# Mini alpines



## Chi Chi (Mar 7, 2010)

We current have Nigerian dwarf goats and just love them! My husband has been doing "research" and thinks maybe she should get a mini alpine. Can anybody tell me about their personalities, milking capabilities, how tall, are they year round breeders? etc.... And where I might get my hands on one...he is talking bout expanding the herd!!!


----------



## toth boer goats (Jul 20, 2008)

Hopefully... someone will come along soon... to answer that for you...I wish I knew.. but i don't...


----------



## Chi Chi (Mar 7, 2010)

Thank you! I was hoping to get information on them before my husband brought one home.


----------



## naturalgoats (Jan 3, 2011)

Maybe search Zarafia's posts? Her Pan is a mini alpine.... sorry I have no idea... my boys are saanen and far from mini lol
M.


----------



## Chi Chi (Mar 7, 2010)

Thank you for the tip.


----------



## SkyesRanch (Nov 11, 2010)

I owned one once. She was wild and could jump a 5ft fence. LOL But don't let that deter you. I Have a friend that has like 30 of them and they are sweet and easy keepers. They get their smaller size from a Nigerian but they get their friendly personalities from the Alpine. If you have ever met an Alpine they are very docile and easy going, generally speaking.


----------



## Di (Jan 29, 2008)

I'm currently waiting for my Alpine doe to kid with mini-alpines. I had a lot of fun milking my NDG's. But, Hubby thought it took to much time (I was milking 5 goats)lol. So, he bought me an Alpine doeling. She is a FF. I plan to keep a doeling if we are fortunate enough to get one, it being a "buck year", so far. Unfortunately, it will be (at least) another year before I have a "mini alpine" to milk. 

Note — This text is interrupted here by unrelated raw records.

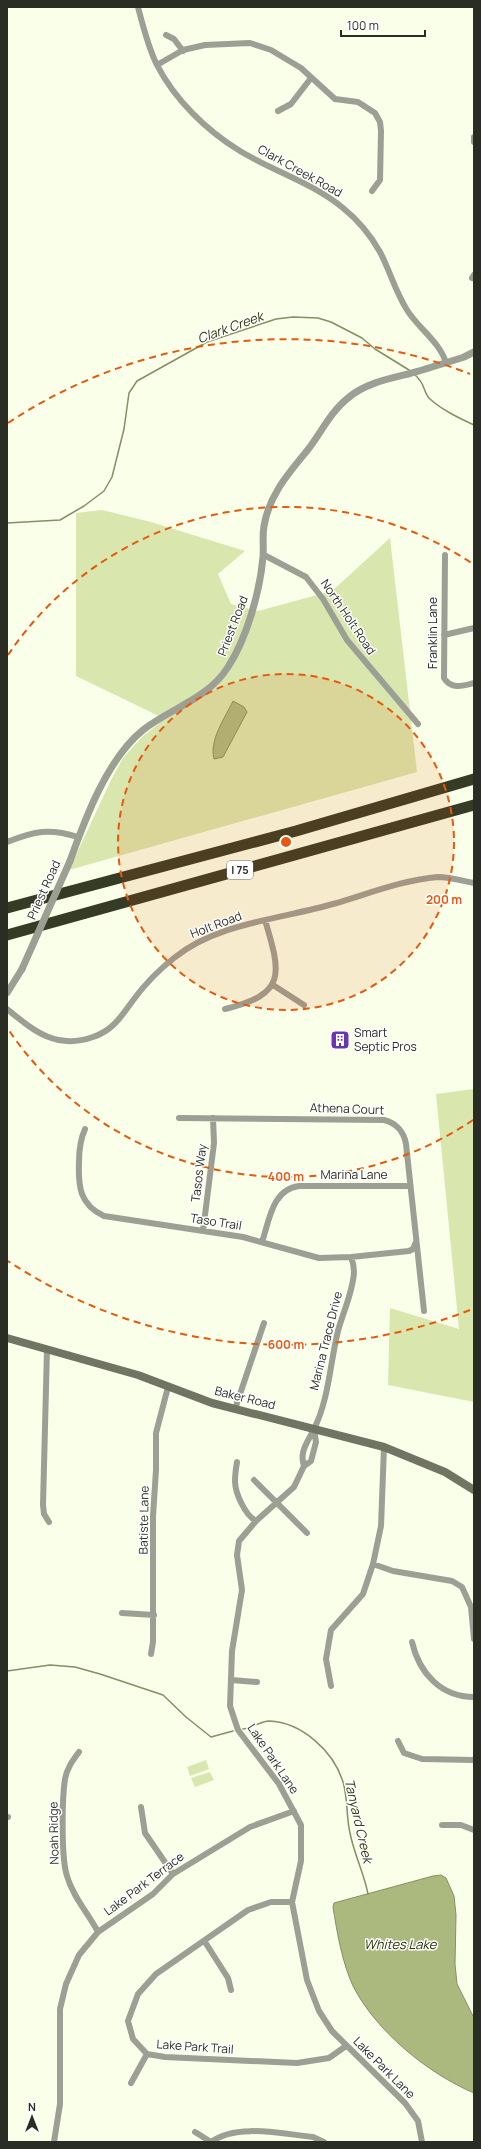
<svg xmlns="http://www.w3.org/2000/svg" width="481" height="2149" font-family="Manrope,sans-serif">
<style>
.green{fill:#d9e7af}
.water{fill:#abb97f;stroke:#848f63}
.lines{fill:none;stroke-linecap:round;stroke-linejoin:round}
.stream{stroke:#848f63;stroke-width:1.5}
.minor{stroke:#9c9f94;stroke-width:6}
.tertiary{stroke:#9c9f94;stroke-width:7}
.secondary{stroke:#6f7463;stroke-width:8}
.motorway{stroke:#363b25;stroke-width:11}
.tertiary-bridge{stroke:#9c9f94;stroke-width:7}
.ring{fill:none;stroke:#e8590c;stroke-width:2;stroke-dasharray:7 5}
.labels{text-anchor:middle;stroke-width:3;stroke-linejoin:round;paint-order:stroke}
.shield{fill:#fff;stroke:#6a6c65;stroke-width:1}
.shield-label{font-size:11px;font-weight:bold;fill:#2a2d23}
.street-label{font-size:12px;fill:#2a2d23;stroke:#fff}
.poi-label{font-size:12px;fill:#2a2d23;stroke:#fff;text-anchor:start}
.water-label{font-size:13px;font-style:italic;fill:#2d3507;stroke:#fff}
.centre{fill:#e8590c;stroke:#fff;stroke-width:2}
.ring-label{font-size:12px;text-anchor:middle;font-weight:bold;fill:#e8590c;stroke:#fff;stroke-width:3;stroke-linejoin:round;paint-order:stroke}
</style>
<rect width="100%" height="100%" fill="#f9ffe9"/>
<path class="green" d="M102,510L151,522L245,551L218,574L231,604L258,611L332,591L390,538L417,772L69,870L111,780L123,758L143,736L165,719L76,676V513Z
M474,1089V1402L388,1385L390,1308L459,1329L436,1094Z
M206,1760L209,1769L190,1776L187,1767Z
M210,1772L214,1780L195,1787L191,1778Z"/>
<path class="water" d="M233,701L244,707L247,712L223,757L214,759C209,740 225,718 233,701Z
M441,1875L446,1878L454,1896L456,1915L455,1964L457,1984L474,2018V2093C427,2073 376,2031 353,1986C342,1962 337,1932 333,1907L334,1903L433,1876Z"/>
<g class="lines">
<path class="stream" d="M415,375C426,384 423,393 430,399C442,410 459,418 474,425
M7,523L60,520L84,506L104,491L112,477L124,429L129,393L137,381L207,342L276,319L293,317L318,318L331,322L362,338L375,349L409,370
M7,1671L50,1665L75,1667L100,1674L163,1695L186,1717L211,1737L233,1731
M243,1729C252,1728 261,1721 269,1721C302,1722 334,1752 343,1782C348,1798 346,1816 350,1833C354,1854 364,1873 368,1894"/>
<path class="minor" d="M138,7C143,26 148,47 157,65C175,100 207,131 240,151C273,171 313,183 343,208C358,220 371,236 380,252C390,271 395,291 407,310C418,328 440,342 446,363
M166,35L174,39L183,51
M157,65L183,50L205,45L250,43L271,50L301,68L335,99L358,102L375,113L380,122L381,131L380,180L372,191
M278,111L291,104L311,78
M474,137V142
M472,278L474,275
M264,555L306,577L323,599L347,640L418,724
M445,555L444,678C451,690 463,686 474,683
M444,635L474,628
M7,842C35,831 49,828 78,837
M273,985L304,1005
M7,1009C34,1031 56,1050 93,1037C114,1030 122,1015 134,999C145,984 160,969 174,958C217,923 281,919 333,904C368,894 402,880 438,877C450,877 463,881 474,883
M225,1009C287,994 281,974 265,920
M179,1118L384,1120C396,1123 404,1132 406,1144L424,1311
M85,1129C80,1140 79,1150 79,1162C78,1187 80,1205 104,1216L243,1237L319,1258L351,1257L409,1251L413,1249L416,1242
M203,1231L214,1143L213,1118
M262,1242C269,1222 272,1189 299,1186H410
M47,1349L43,1505L44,1514L49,1522
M235,1409L264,1323
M314,1430L316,1442L311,1461L304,1466L294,1487L256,1521L239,1541L237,1555L242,1590L232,1651L230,1706L238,1730L279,1784L301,1825V1861L292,1902L307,1980L319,2011L332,2031L405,2103L418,2121L422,2142
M237,1462C236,1468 235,1474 235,1481C235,1493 245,1515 256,1521
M304,1466C299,1451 308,1442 314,1429C329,1399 330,1363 338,1331C343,1312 353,1292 354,1272C354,1267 353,1262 351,1257
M254,1480L307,1533
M373,1564L393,1571L452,1581L462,1587L471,1607L474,1639
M122,1613L154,1615
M412,1642C419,1673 441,1697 474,1697
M151,1654L153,1642V1516L156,1470V1433L168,1387
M231,1680L257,1682
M331,1686L326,1659L331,1630L363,1594L373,1564L381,1526L384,1447
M398,1741L404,1753L422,1759L474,1760
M79,1752C73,1760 67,1768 65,1779C62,1798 61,1858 67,1876C73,1897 88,1913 98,1932
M141,1807L145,1833L173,1874
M7,1817H8
M442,1825H461L474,1830
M292,1902H271L248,1910L156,1974L138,1994L128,2021L133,2039L147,2054L165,2057L297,2063L329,2058L346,2046
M205,1942L228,1978L231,1990
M131,2083L147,2054
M195,2132L211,2142
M54,2142L60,2104V2009L66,1984L79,1955L98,1932L153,1894L173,1874L250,1827L294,1811
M211,2142C236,2123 283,2134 313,2137L324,2142"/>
<path class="tertiary" d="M70,861C85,819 107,759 143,730C171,708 208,699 228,667C247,638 260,591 263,557C264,546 262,537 264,526C269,496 287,475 306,452C320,435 330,412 348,398C364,384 387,379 408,374C427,369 445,363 464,357L474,352
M7,993L22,969"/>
<path class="secondary" d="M7,1338L138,1375L212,1403L384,1447L445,1472L474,1490"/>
<path class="motorway" d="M7,908L296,831L474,779
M7,935L474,805"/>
<path class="tertiary-bridge" d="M22,969L70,861"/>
</g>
<circle cx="286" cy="842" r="168" fill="#e8590c" fill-opacity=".12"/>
<g class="ring">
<circle cx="286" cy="842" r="168"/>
<path d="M473 1120A335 335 0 0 1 8 1029M8 655A335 335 0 0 1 473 564"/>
<path d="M470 1310A503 503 0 0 1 8 1261M8 423A503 503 0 0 1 470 374"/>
</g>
<defs>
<symbol id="building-square" viewBox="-11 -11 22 22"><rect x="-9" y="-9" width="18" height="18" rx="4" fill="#6a36ad" stroke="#fff"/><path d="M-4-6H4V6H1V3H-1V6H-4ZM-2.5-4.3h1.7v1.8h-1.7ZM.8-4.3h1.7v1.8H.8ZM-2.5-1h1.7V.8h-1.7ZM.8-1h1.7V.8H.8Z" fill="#fff"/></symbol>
</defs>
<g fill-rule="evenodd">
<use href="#building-square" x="329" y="1029" width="22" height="22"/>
</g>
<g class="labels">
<rect class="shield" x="227" y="861" width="26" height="18" rx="3"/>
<g class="shield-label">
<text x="240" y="874">I 75</text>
</g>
<g class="street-label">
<text transform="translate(300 171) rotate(29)" y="4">Clark Creek Road</text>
<text transform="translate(348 617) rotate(56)" y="4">North Holt Road</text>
<text transform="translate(233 626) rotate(-69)" y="4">Priest Road</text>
<text transform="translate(433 633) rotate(-90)" y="4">Franklin Lane</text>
<text transform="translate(44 890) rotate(-66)" y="4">Priest Road</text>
<text transform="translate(216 925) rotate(-21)" y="4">Holt Road</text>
<text transform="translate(347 1109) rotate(2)" y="4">Athena Court</text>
<text transform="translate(199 1173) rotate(-83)" y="4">Tasos Way</text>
<text x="354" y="1179">Marina Lane</text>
<text transform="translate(216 1222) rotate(9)" y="4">Taso Trail</text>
<text transform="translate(326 1341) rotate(-76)" y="4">Marina Trace Drive</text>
<text transform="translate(245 1398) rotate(14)" y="4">Baker Road</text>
<text transform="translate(144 1520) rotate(-89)" y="4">Batiste Lane</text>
<text transform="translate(273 1759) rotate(56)" y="4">Lake Park Lane</text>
<text transform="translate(54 1833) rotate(-91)" y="4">Noah Ridge</text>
<text transform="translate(144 1884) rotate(-37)" y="4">Lake Park Terrace</text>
<text transform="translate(195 2047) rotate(4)" y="4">Lake Park Trail</text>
<text transform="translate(384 2068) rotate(45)" y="4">Lake Park Lane</text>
</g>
<g class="poi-label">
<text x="354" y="1037">Smart<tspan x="354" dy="14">Septic Pros</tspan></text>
</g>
<g class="water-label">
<text transform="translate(230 327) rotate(-20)" y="5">Clark Creek</text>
<text transform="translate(359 1821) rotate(77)" y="5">Tanyard Creek</text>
<text x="400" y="1949">Whites Lake</text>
</g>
</g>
<circle cx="286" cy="842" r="6" class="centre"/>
<g class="ring-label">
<text x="444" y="904">200 m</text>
<text x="286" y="1181">400 m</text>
<text x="286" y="1349">600 m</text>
</g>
<rect width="481" height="2149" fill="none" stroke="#2a2d23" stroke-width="16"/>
<g transform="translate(32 2117)" stroke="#ffffff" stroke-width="3" paint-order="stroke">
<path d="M0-3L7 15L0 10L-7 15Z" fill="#2a2d23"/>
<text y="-6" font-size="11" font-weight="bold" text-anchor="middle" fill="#2a2d23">N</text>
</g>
<path d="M341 30v6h84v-6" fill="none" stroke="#2a2d23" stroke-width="2"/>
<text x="347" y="30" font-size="12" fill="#2a2d23" stroke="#ffffff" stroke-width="3" paint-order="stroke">100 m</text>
</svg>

I will be happy to have goat milk again. To bad Hubby doesn't "get" that it's more then "just" the milk for me. I loved the "quality" time I spent with my girls. Oh well. MEN! But, Lucy is a sweet girl and I'm so exited to have her. Her mother milked 10-12lbs/day. She's not registered. So, I need to look into ADGA to see if I can get her registered as grade or NOA. 

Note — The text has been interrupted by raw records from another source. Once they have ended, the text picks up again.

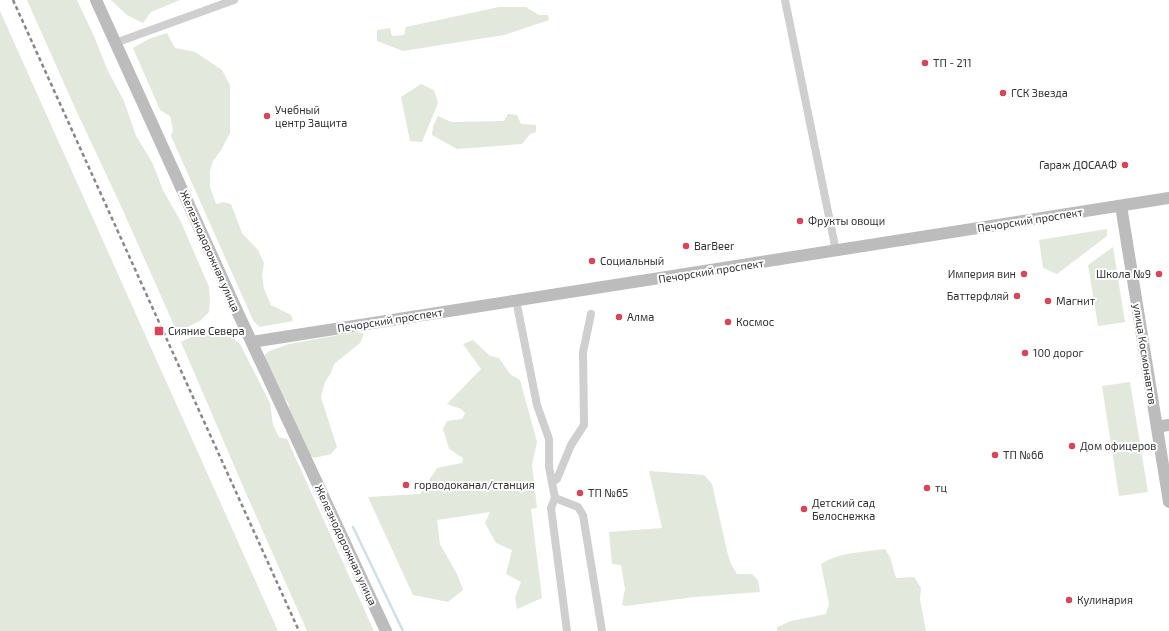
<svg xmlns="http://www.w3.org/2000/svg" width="1169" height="631" viewBox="0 0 1169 631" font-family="'Exo 2',sans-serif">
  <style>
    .green { fill: #e2e8dc }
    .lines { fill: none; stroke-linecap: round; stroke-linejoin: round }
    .stream { stroke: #cde0e9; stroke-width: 2.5 }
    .street { stroke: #cfcfcf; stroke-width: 8 }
    .secondary { stroke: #bcbcbc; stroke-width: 12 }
    .rail { stroke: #878787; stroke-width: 2.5; stroke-dasharray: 4 3; stroke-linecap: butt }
    .poi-dot { fill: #d84558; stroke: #fff; stroke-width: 1.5 }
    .labels { text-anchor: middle; stroke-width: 4; stroke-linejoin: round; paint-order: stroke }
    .poi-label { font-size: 11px; fill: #323232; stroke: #fff; text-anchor: start }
    .street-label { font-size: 11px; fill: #323232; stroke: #fff }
  </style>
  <rect width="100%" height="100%" fill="#fff"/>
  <path class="green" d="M27,0H77L93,34L108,71L124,101L136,136L152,162L163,190L181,222L209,287L210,301L209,312L200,321L177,332L120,204L75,108Z
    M111,0H180L151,12L143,23L127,15Z
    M499,7H526L539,15H548L549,20L504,35L403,51L377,41V30L390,28L392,36L404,35L406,27Z
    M0,11L278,631H0Z
    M167,33L175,48L195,52L222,70L230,85V133L221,150L213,161L210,171V187L216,204L223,202L231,204L242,233L258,250L264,263L262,275L264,289L271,305L291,315L293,321L259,327L253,320L171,136L173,130L170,116L160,110L133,48L149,39Z
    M421,84L434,90L438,103L422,142L410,141L401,97Z
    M508,114L517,115L521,124L536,125V132L530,134L522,144L457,149L432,135L433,126L438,116L451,122L504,121Z
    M1107,229V236L1057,274L1043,268L1039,240Z
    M1113,247L1125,322L1098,326L1088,265Z
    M209,328H215L220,332L232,337L240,344L270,403L273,425L279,437L287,439L374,631H307L245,491L181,342Z
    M356,332L364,334L360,343L334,364L331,373L325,382L321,397L337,447L331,454L314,458L307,454L291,416L288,403L279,391L264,356L269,351L289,344Z
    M473,340L490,356L499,358L510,374L520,380L537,442L532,465L537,508L531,509L542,598L517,609L515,598L521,582L506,574L512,550L496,543L485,523L490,512L437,520L440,544L457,574L463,590L448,602L413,595L368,497L420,494L437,468L462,463L463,458L449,449L443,429L447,421L462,419L465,413L461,409L447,404L481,369L463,344Z
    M1130,382L1148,492L1119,496L1102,386Z
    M649,471L704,475L712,484L727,551L731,564L737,574H752L758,580L760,592L694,597L626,606L622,605L625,589L621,565L612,564L609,532L662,528Z
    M885,549L890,557L896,578L914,577L921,588L920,600L926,631H777V627L791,621L826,614L829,604L821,564C839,552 864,552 885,549Z"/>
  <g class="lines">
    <path class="stream" d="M353,527L403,631"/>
    <path class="street" d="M785,0L836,251
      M115,43L234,0
      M516,300L537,405L549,439V467L555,498L551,508L567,631
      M552,483L557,479L571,445L584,425L583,352L591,314
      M555,498L578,507L583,515L602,631"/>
    <path class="secondary" d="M96,0L238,313L386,631
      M1121,206L1169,502
      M252,342L1169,198
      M1157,427L1169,425"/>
    <path class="rail" d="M13,0L299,631"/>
  </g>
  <g class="poi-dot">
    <circle cx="925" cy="63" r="4"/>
    <circle cx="1003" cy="93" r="4"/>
    <circle cx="267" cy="116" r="4"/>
    <circle cx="1125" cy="165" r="4"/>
    <circle cx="800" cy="221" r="4"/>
    <circle cx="686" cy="246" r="4"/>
    <circle cx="592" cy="261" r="4"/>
    <circle cx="1024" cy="274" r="4"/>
    <circle cx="1159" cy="274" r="4"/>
    <circle cx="1017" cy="296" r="4"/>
    <circle cx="1048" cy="301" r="4"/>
    <circle cx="619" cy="317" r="4"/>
    <circle cx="728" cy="322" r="4"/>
    <rect x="154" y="326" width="10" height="10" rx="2"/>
    <circle cx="1025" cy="353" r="4"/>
    <circle cx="1072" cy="446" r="4"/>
    <circle cx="995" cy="455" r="4"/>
    <circle cx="406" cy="485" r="4"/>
    <circle cx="927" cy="488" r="4"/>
    <circle cx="580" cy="493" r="4"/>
    <circle cx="804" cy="509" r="4"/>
    <circle cx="1069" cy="600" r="4"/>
  </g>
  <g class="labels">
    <g class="poi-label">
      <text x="933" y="67">ТП - 211</text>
      <text x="1011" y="97">ГСК Звезда</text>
      <text x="275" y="114">Учебный<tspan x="275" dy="13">центр Защита</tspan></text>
      <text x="1117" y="169" text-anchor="end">Гараж ДОСААФ</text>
      <text x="808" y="225">Фрукты овощи</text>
      <text x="694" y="250">BarBeer</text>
      <text x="600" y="265">Социальный</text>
      <text x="1016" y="278" text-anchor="end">Империя вин</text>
      <text x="1151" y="278" text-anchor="end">Школа №9</text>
      <text x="1009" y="300" text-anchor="end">Баттерфляй</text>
      <text x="1056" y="305">Магнит</text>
      <text x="627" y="321">Алма</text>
      <text x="736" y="326">Космос</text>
      <text x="168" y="335">Сияние Севера</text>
      <text x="1033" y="357">100 дорог</text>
      <text x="1080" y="450">Дом офицеров</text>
      <text x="1003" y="459">ТП №66</text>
      <text x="414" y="489">горводоканал/станция</text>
      <text x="935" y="492">тц</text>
      <text x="588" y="497">ТП №65</text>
      <text x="812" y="507">Детский сад<tspan x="812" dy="13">Белоснежка</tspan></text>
      <text x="1077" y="604">Кулинария</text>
    </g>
    <g class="street-label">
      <text transform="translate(1030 220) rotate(-9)" y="4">Печорский проспект</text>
      <text transform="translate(210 251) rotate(66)" y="4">Железнодорожная улица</text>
      <text transform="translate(711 271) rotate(-9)" y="4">Печорский проспект</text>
      <text transform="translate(390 320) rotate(-9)" y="4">Печорский проспект</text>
      <text transform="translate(1145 354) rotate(81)" y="4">улица Космонавтов</text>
      <text transform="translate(346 545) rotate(65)" y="4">Железнодорожная улица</text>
    </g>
  </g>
</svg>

I'll be eagerly watching this thread, to see what to expect from my mini-alpines!


----------



## KW Farms (Jun 21, 2008)

It also kind of just depends on the goat. They each have a different personality. Some are timid...some are overly friendly...some are bossy...each is different. That goes for any breed.


----------



## 4theluvofgoats (Jun 9, 2011)

Right now my FF yearling Mini Alpine is milking 7 lbs at 3 weeks fresh. I am very pleased with her. She is very laid back and easy going. I registered her with MDGA. I bred a friend's Alpine does with my Nigerian buck in trade for a Mini buckling. Next year I will have 2nd generation mini alpines- can't wait


----------



## Zarafia (Mar 25, 2012)

Well I can sasy that my "mini alpine", Pan, is a joy in every way. He is affectionate and loving as well as calm enough to spend long periods of time in the house. He's also potty trained .
If you have any more questions that I could answer just ask. But remember, Pan is still quite young, 7 weeks old.
So far I highly recommend mini alpines!


----------